:: Text provided ::
BEGIN
Serious data miners are often faced with thousands of candidate features for their prediction or classification application, with most of the features being of little or no value. Worse still, many of these features may be useful only in combination with certain other features while being practically worthless alone or in combination with most others. Some features may have enormous predictive power, but only within a small, specialized area of the feature space. The problems that plague modern data miners are endless.
This book presents a variety of algorithms that are useful for selecting small sets of important features from among unwieldy masses of candidates, or extracting useful features from measured variables. The algorithms presented here include the following:
Forward Selection Component Analysis combines principal component analysis with forward and backward stepwise selection to identify a compact subset of a large collection of variables that captures the maximum possible variation within the entire set.
Local Feature Selection identifies features that may have predictive power over only a small subset of the feature domain. Such features can be profitably used by modern predictive models but may be missed by other feature selection methods.
Linking Features and a Target with a hidden Markov model is a novel approach to identifying features with predictive power. Instead of looking for a direct relationship between features and a target, we find an underlying hidden Markov model that controls the distributions of feature variables and the target simultaneously. The memory inherent in this method is especially valuable in high-noise applications such as prediction of financial markets.
END
:: Source data ::
BEGIN
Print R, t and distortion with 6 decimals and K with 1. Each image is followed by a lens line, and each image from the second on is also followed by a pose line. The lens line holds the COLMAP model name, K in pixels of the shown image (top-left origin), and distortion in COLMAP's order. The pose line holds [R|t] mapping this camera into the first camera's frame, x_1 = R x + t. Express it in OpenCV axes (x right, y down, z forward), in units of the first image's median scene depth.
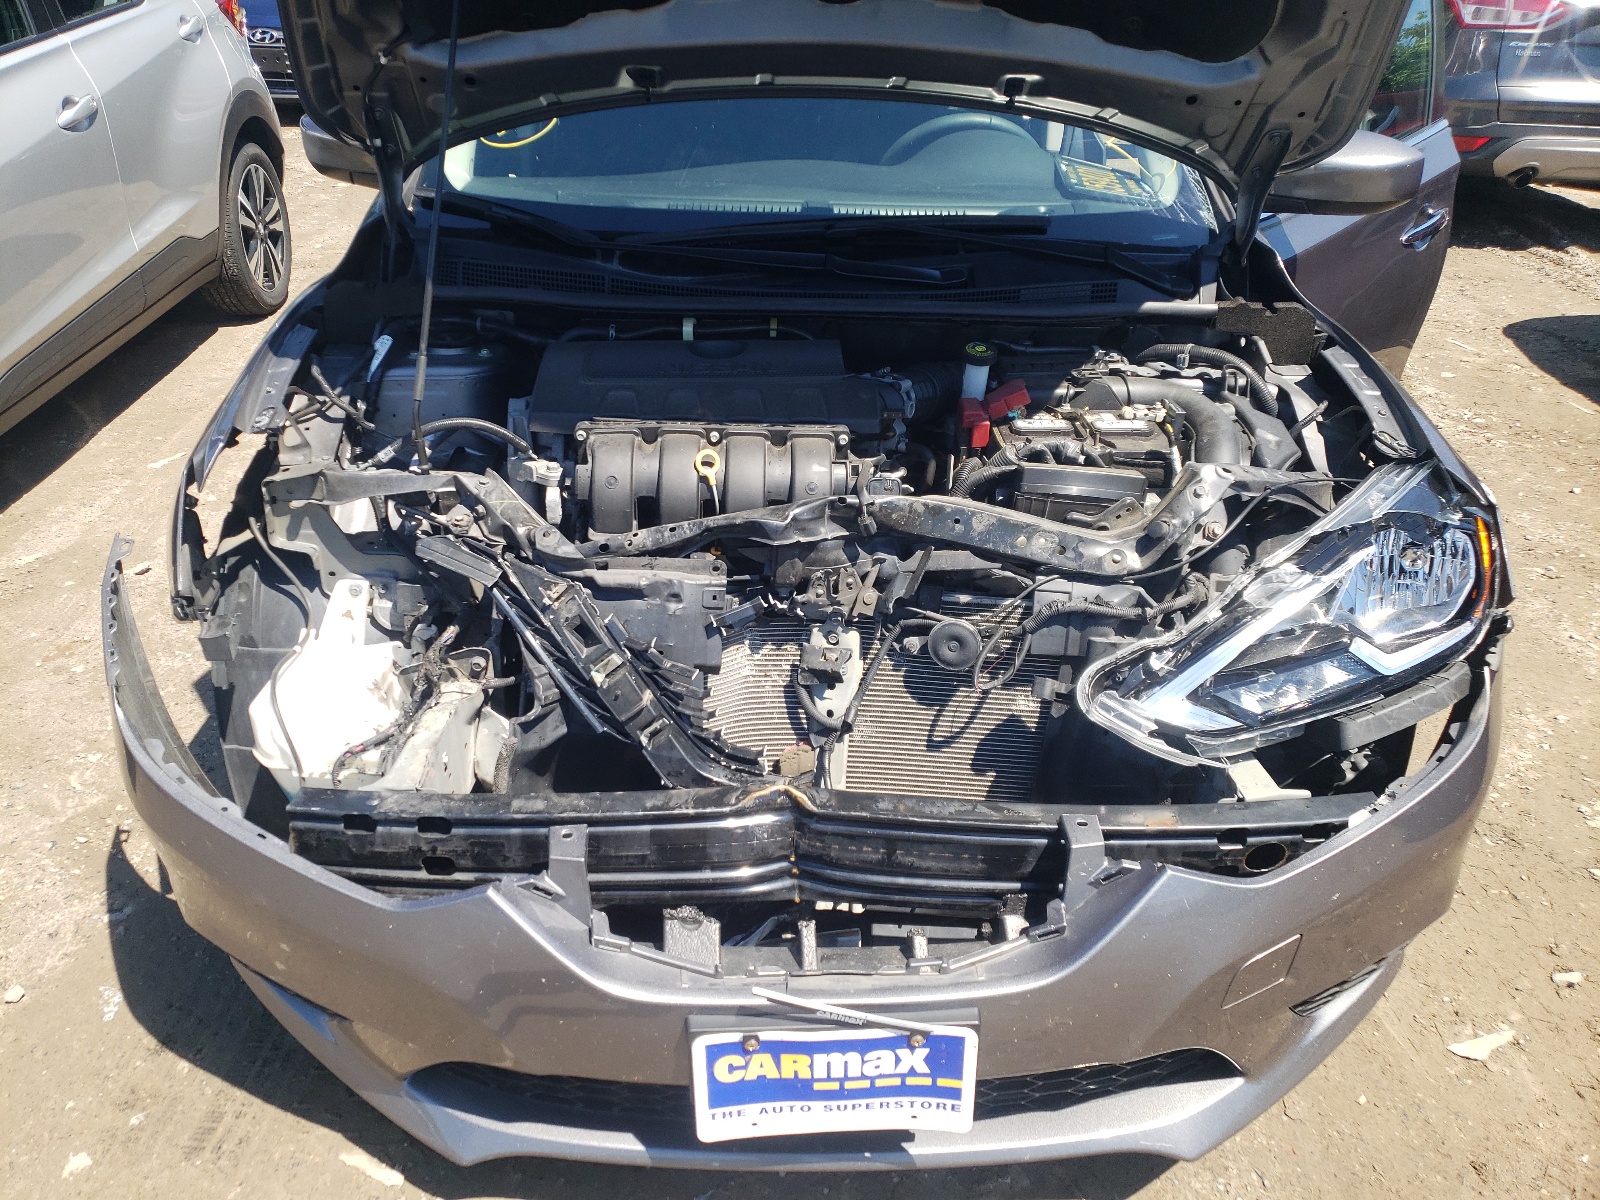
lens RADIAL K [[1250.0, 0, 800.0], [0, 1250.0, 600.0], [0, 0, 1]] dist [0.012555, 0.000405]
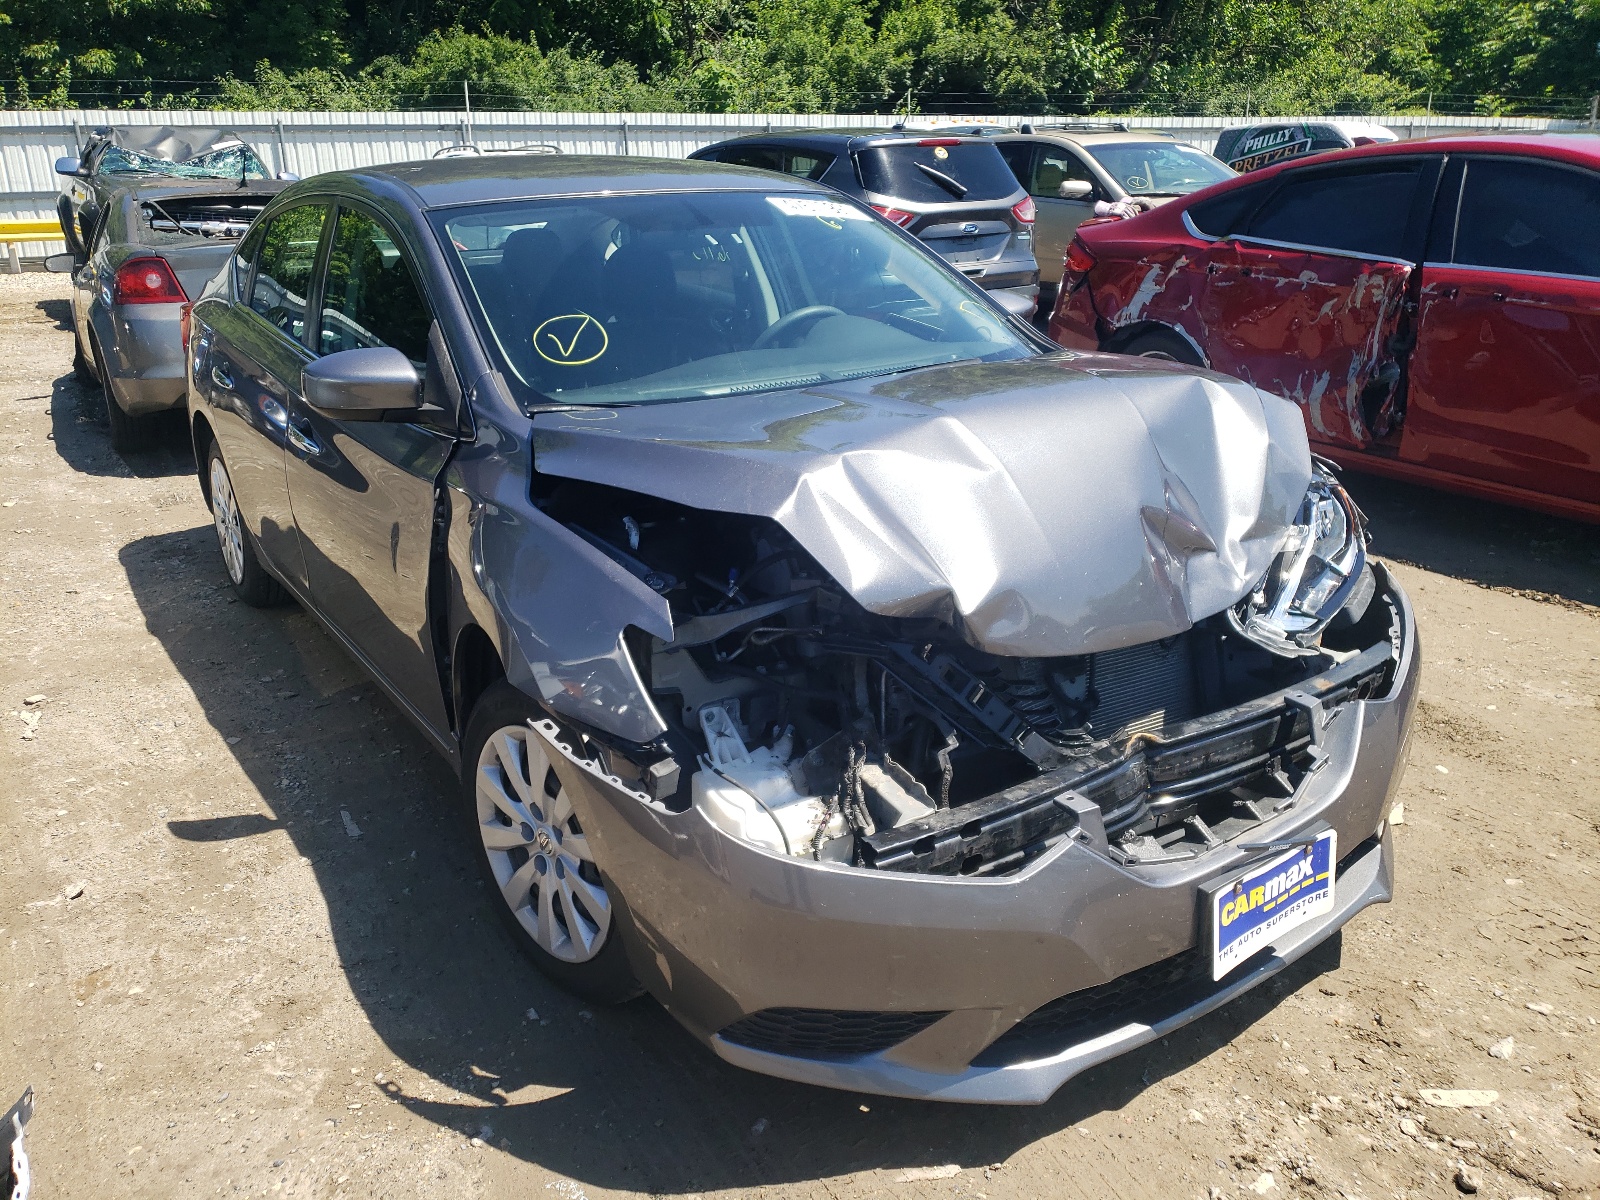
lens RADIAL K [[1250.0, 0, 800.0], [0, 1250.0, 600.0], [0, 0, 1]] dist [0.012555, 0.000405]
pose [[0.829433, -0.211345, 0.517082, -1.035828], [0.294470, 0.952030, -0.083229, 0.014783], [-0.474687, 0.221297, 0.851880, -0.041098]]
END
BEGIN
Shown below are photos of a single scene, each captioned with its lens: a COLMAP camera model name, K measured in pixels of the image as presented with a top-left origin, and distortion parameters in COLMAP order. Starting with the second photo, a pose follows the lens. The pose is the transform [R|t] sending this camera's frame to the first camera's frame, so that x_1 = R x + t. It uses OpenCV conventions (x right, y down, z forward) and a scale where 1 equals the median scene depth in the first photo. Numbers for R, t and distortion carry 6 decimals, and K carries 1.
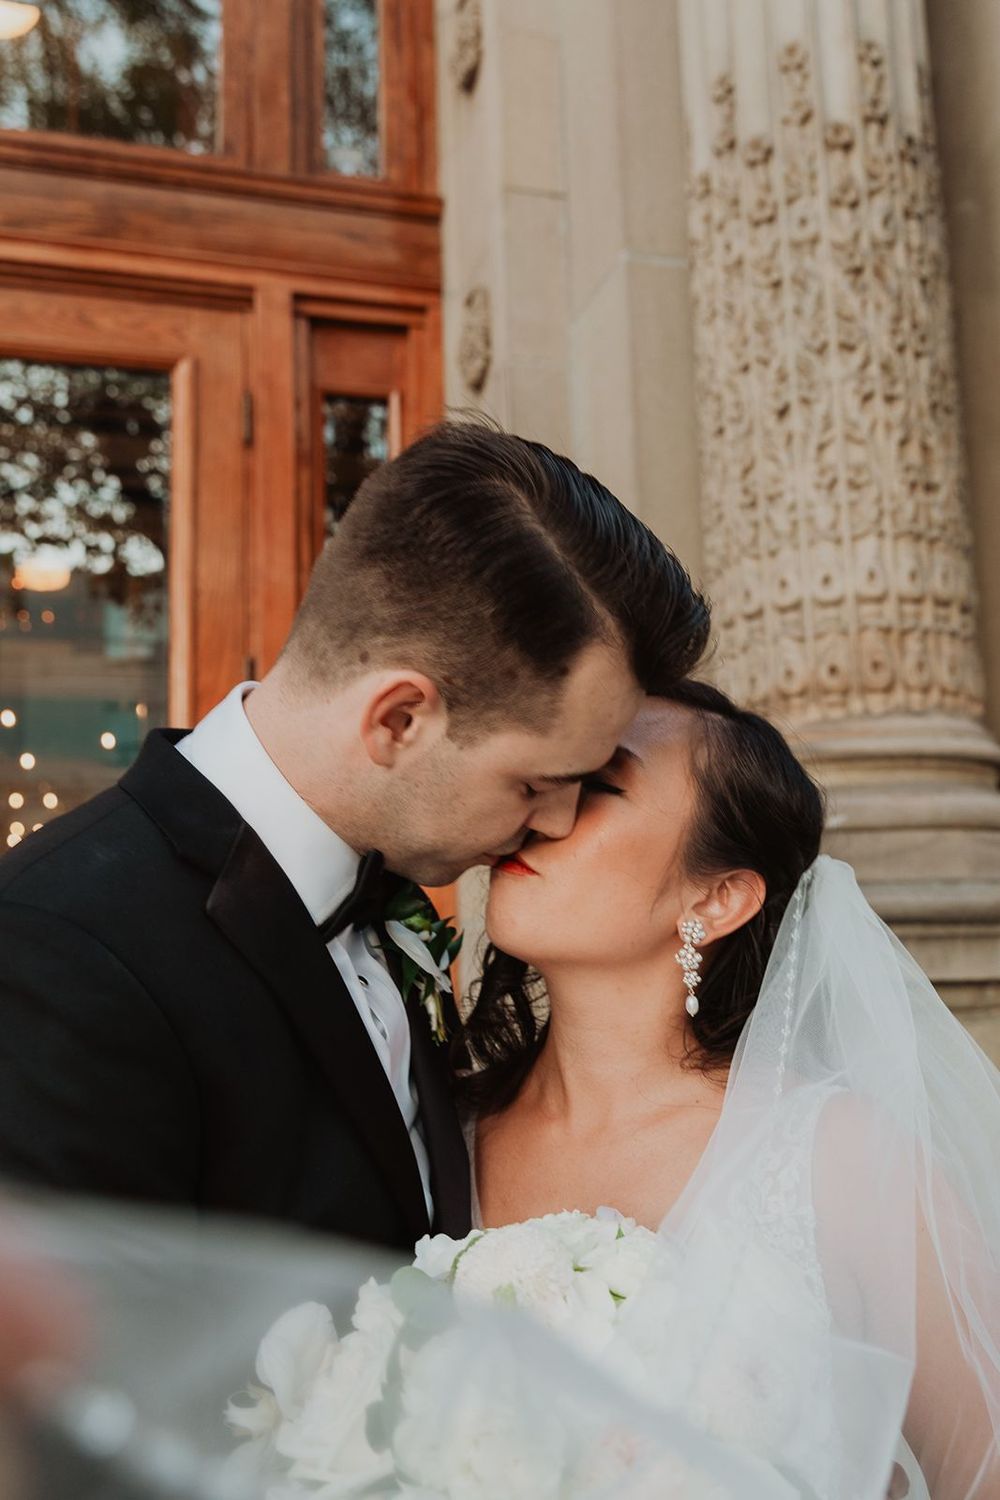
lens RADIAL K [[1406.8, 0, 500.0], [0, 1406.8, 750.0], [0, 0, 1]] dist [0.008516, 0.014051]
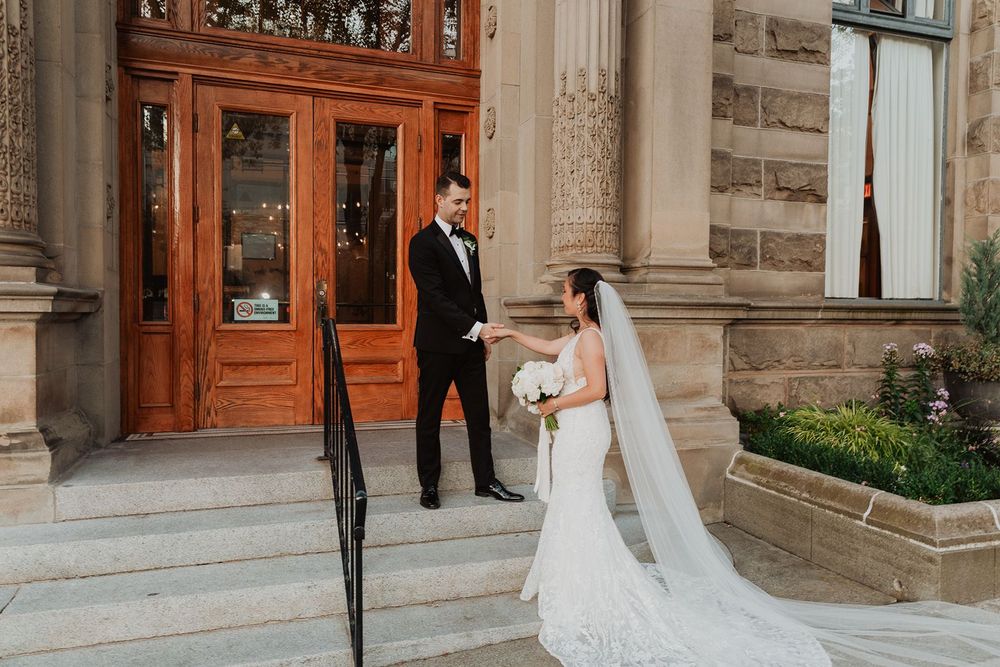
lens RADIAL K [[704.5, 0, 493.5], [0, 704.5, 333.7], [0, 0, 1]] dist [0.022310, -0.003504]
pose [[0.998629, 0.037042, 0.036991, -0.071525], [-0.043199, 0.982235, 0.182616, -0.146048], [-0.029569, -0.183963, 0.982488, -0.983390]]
END
:: Exercise tasks ::
1. According to the feature selection text, what does Forward Selection Component Analysis combine with principal component analysis?
2. In the feature selection text, swap "hidden Markov model" for "latent state model" in the passage starting at "Local Feature Selection" and ending at "of financial markets.", and give that passage again.
3. Extend the feature selection text beyond its final sentence.

:: Expected results ::
1. Forward and backward stepwise selection.

2.
Local Feature Selection identifies features that may have predictive power over only a small subset of the feature domain. Such features can be profitably used by modern predictive models but may be missed by other feature selection methods.
Linking Features and a Target with a latent state model is a novel approach to identifying features with predictive power. Instead of looking for a direct relationship between features and a target, we find an underlying latent state model that controls the distributions of feature variables and the target simultaneously. The memory inherent in this method is especially valuable in high-noise applications such as prediction of financial markets.

3.
Traditional Stepwise Selection is improved in three ways: 1) At each step we examine a collection of 'best-so-far' feature sets instead of just incrementing a single feature set one step at a time. 2) Candidate features for inclusion are tested with cross validation to automatically and effectively limit model complexity. This tremendously improves out-of-sample performance. 3) At each step we estimate the probability that our results so far could be just the product of random good luck. We also estimate the probability that the improvement obtained by adding a new variable could have been just good luck.
Nominal-to-Ordinal Conversion lets us take a potentially valuable nominal variable (a category or class membership) that is unsuitable for input to a prediction model, and assign to each category a sensible numeric value that can be used as a model input.
All algorithms are intuitively justified and supported by all relevant equations and explanatory material. Then complete, highly commented source code is presented and explained. All source code in this book, along with an executable program demonstrating the algorithms, can be downloaded for free from TimothyMasters.info.